You are clearly not used to this kind of papers, it is normal to use cautious sentences to this extent and you should focus on the results instead:

“We included 12 trials (10 cluster‐RCTs) comparing medical/surgical masks versus no masks to prevent the spread of viral respiratory illness (two trials with healthcare workers and 10 in the community). Wearing masks in the community probably makes little or no difference to the outcome of influenza‐like illness (ILI)/COVID‐19 like illness compared to not wearing masks (risk ratio (RR) 0.95, 95% confidence interval (CI) 0.84 to 1.09; 9 trials, 276,917 participants; moderate‐certainty evidence. Wearing masks in the community probably makes little or no difference to the outcome of laboratory‐confirmed influenza/SARS‐CoV‐2 compared to not wearing masks (RR 1.01, 95% CI 0.72 to 1.42; 6 trials, 13,919 participants; moderate‐certainty evidence). Harms were rarely measured and poorly reported (very low‐certainty evidence).

We pooled trials comparing N95/P2 respirators with medical/surgical masks (four in healthcare settings and one in a household setting).

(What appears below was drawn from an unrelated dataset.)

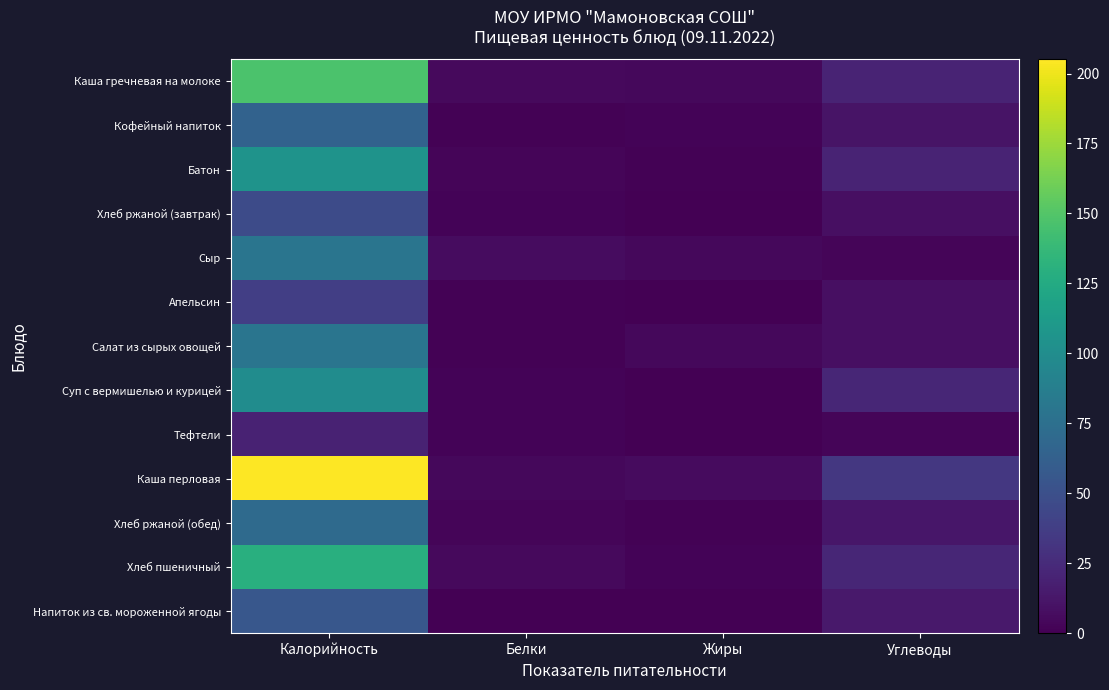

Which label corresponds to the smallest value in the chart?

Белки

We are very uncertain on the effects of N95/P2 respirators compared with medical/surgical masks on the outcome of clinical respiratory illness (RR 0.70, 95% CI 0.45 to 1.10; 3 trials, 7779 participants; very low‐certainty evidence). N95/P2 respirators compared with medical/surgical masks may be effective for ILI (RR 0.82, 95% CI 0.66 to 1.03; 5 trials, 8407 participants; low‐certainty evidence). Evidence is limited by imprecision and heterogeneity for these subjective outcomes. The use of a N95/P2 respirators compared to medical/surgical masks probably makes little or no difference for the objective and more precise outcome of laboratory‐confirmed influenza infection (RR 1.10, 95% CI 0.90 to 1.34; 5 trials, 8407 participants; moderate‐certainty evidence). Restricting pooling to healthcare workers made no difference to the overall findings. Harms were poorly measured and reported, but discomfort wearing medical/surgical masks or N95/P2 respirators was mentioned in several studies (very low‐certainty evidence).

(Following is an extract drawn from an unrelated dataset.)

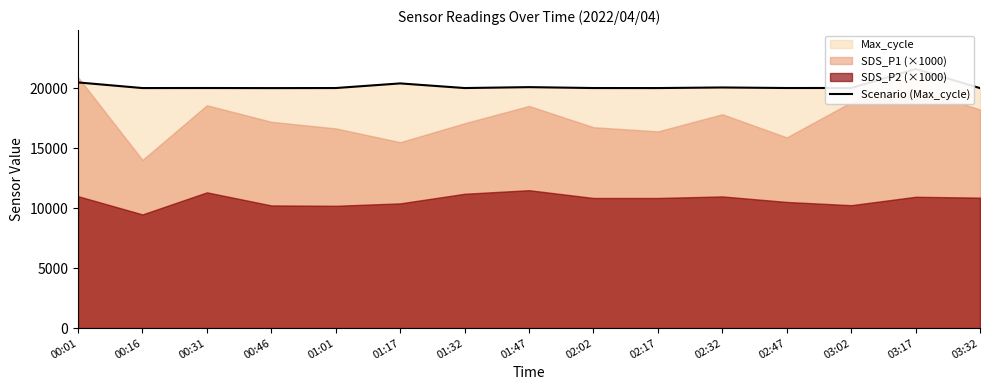

Which label corresponds to the largest value in the chart?

03:17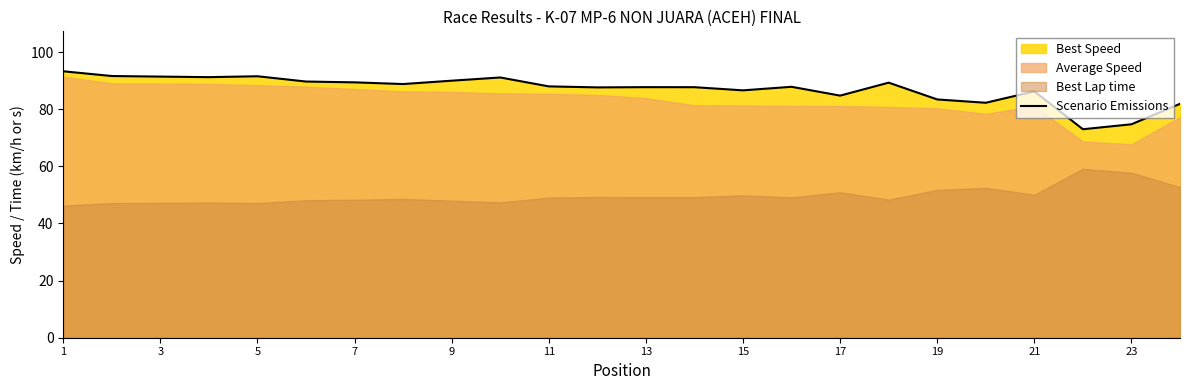

Reading right to left, list all the values displayed in this chart.

81.9	74.7	73.0	86.3	82.3	83.4	89.3	84.8	87.9	86.6	87.7	87.7	87.7	88.0	91.1	90.0	88.8	89.4	89.7	91.6	91.2	91.4	91.6	93.3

One previously reported ongoing RCT has now been published and observed that medical/surgical masks were non‐inferior to N95 respirators in a large study of 1009 healthcare workers in four countries providing direct care to COVID‐19 patients.”

@post

thats some impressive cherry picking… So we shoudl ignore the author of this highly superior study completely when they tell us the poor quality of studies, and instread should trust you that the studies are in fact very well done and complete… but only the studies that aghree with you of course, not all those other studies that disagree.

Oh and also just look at the parts that you highlighted and ignore the parts you dont highlight where it says things like “low‐certainty evidence”.

@chiasm @feld

@freemo @chiasm @feld

Oh and also just look at the parts that you highlighted and ignore the parts you dont highlight where it says things like “low‐certainty evidence”.

The point was indeed stressing the conclusions and show how your “it says there is not enough evidence” doesn’t reflet at all the abstract. The one cherry-picking was you and it is clear since if you had to highlight those parts they would be way less than my highlights.